Unlike HD DVDs, which use blue lasers to record and read data off a reflective surface on top of a polymer substrate, Mempile's TeraDisc drives use more powerful red-laser technology to write and read. The Mempile drive has two lasers, one that tracks and one that reads and writes. The drive uses a CD-like system for tracking data in the substrate. Erez said his company's technology writes bits at the molecular level, changing the color of florescent molecules in the Plexiglas-like material to record the data.

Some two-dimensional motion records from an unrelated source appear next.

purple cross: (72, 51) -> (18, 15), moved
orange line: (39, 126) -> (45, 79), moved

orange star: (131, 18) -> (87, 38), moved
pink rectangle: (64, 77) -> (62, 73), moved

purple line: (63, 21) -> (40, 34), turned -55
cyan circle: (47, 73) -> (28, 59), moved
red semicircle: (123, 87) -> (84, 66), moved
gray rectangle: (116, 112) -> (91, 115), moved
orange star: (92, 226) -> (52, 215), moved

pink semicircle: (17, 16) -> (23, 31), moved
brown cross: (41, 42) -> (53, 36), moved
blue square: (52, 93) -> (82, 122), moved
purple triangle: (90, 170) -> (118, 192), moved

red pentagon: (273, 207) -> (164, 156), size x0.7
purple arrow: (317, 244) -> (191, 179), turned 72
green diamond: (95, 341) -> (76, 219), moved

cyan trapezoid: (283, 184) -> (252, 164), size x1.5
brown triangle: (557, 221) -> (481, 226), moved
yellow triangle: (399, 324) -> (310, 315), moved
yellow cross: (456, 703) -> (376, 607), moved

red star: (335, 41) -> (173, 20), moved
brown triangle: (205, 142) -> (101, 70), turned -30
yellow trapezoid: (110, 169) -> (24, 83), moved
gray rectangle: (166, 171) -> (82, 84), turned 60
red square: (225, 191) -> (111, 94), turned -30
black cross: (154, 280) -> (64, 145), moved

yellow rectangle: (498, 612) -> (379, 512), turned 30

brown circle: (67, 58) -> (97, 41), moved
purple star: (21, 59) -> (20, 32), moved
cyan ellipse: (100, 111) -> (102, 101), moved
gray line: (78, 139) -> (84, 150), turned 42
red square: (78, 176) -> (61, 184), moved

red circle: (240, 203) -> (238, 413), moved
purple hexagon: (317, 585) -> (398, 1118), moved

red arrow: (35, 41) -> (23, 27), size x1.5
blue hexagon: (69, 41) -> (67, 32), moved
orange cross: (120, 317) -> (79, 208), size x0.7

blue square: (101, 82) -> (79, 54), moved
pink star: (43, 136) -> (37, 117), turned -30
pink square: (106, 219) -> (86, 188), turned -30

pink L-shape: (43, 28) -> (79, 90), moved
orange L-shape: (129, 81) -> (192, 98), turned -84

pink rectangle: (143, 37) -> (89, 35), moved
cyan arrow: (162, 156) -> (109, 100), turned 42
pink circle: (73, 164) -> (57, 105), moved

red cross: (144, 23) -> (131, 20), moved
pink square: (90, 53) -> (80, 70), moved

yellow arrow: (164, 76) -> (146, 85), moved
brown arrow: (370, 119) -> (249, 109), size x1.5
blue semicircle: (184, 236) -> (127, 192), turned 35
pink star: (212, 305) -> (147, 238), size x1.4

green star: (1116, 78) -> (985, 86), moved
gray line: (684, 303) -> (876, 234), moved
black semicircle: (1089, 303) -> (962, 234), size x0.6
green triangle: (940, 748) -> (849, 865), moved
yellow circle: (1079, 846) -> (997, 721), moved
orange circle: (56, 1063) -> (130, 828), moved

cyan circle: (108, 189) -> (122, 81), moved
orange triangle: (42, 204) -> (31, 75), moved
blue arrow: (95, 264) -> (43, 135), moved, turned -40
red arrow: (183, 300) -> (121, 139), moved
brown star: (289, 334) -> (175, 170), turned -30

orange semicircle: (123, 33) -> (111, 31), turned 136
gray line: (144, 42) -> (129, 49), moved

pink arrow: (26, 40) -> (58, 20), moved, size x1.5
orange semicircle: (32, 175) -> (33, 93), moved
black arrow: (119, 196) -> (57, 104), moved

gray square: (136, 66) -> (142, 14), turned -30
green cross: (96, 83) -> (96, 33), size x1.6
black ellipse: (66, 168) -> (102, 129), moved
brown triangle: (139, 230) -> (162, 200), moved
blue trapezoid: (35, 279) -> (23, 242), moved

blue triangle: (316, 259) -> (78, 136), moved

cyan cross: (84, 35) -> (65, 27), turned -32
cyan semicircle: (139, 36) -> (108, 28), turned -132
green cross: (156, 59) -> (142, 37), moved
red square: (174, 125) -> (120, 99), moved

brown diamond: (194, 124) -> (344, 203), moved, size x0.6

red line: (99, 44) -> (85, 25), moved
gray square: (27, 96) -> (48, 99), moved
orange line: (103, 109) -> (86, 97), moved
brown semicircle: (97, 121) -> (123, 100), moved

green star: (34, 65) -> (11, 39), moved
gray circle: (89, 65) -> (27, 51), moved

Erez said traditional HD DVD technology, which reflects light back to an optical reader, causes signal deterioration and background noise, where writing and reading through a clear substrate offers a cleaner signal that is more efficient for data transfer. "We have no noise in looking at the 200th layer or the second layer or the 10th," Erez said.

Erez said the TeraDisc technology can also be used for network-based backup for archive purposes. Mempile is manufacturing the TeraDisc technology using polymers produced by chemical developer Arkema Inc., which also produces hoses and gaskets for cars and polyethylene packaging for foods, among other things.